Work order: Retype word for word the stretch of entries below from the line that has "купить отдельно" through the line that has "एंटीबायोटिक बनाने वाली छोटी", and omit the pictures.

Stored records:
-=-=-=-=-

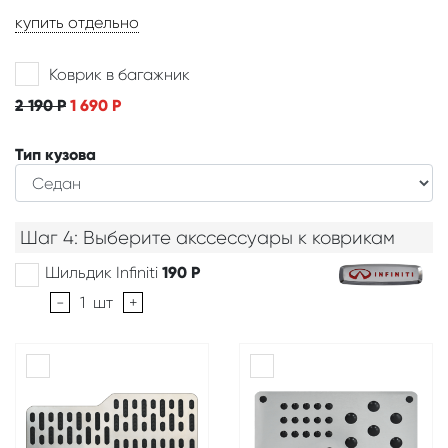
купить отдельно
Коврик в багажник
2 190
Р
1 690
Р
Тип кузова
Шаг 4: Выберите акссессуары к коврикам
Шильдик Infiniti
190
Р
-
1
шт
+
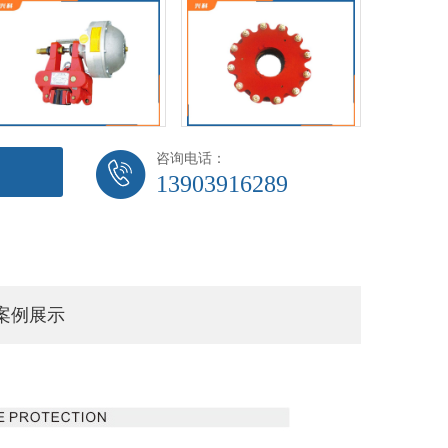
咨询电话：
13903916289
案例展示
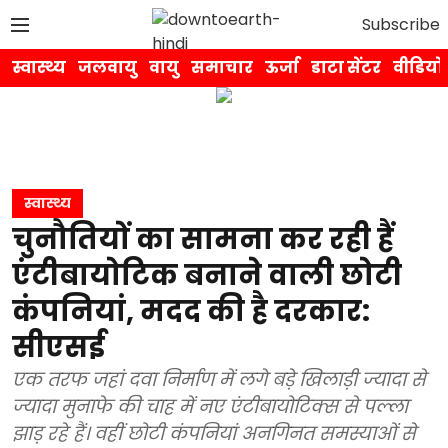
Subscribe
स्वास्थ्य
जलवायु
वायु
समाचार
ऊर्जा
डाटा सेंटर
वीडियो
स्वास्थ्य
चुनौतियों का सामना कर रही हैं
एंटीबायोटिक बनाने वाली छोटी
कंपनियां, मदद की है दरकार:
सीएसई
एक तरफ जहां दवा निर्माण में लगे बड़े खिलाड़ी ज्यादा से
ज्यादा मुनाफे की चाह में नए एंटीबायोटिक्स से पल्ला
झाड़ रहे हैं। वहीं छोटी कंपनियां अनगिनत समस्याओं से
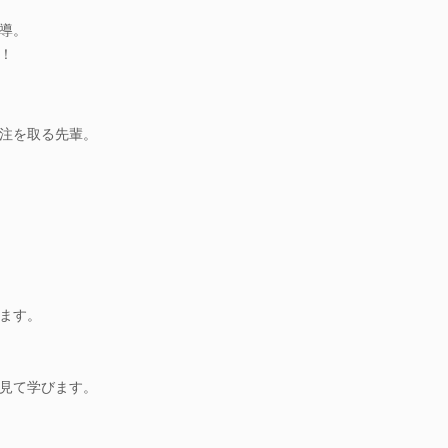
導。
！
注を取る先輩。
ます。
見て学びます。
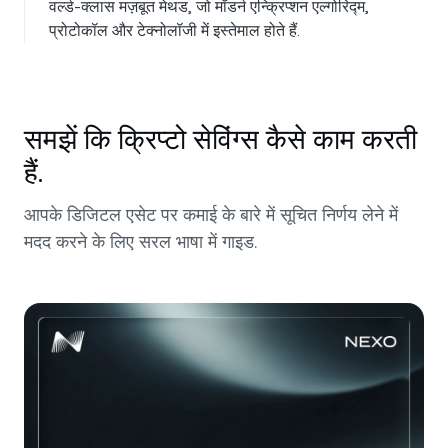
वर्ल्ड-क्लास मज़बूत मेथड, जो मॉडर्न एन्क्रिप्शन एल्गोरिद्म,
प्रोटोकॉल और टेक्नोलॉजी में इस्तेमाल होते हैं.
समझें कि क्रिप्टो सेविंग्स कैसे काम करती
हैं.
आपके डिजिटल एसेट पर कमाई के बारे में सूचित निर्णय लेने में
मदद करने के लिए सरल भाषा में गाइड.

-=-=-=-=-

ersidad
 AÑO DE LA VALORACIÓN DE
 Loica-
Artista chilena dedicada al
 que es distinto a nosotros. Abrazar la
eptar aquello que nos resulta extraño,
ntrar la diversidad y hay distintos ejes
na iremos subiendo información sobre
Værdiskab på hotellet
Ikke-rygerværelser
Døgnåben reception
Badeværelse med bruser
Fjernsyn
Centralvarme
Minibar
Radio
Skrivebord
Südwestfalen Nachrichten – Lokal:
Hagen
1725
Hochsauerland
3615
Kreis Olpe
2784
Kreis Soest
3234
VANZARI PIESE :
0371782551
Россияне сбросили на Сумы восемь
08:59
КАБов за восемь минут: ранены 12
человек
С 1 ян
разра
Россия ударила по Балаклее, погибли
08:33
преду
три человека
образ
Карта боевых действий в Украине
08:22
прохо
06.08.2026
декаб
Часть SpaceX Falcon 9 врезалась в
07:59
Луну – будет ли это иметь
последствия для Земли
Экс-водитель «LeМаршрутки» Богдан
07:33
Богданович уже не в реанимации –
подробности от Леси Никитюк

-=-=-=-=-

Task answer:
купить отдельно
Коврик в багажник
2 190
Р
1 690
Р
Тип кузова
Шаг 4: Выберите акссессуары к коврикам
Шильдик Infiniti
190
Р
-
1
шт
+
咨询电话：
13903916289
案例展示
Subscribe
स्वास्थ्य
जलवायु
वायु
समाचार
ऊर्जा
डाटा सेंटर
वीडियो
स्वास्थ्य
चुनौतियों का सामना कर रही हैं
एंटीबायोटिक बनाने वाली छोटी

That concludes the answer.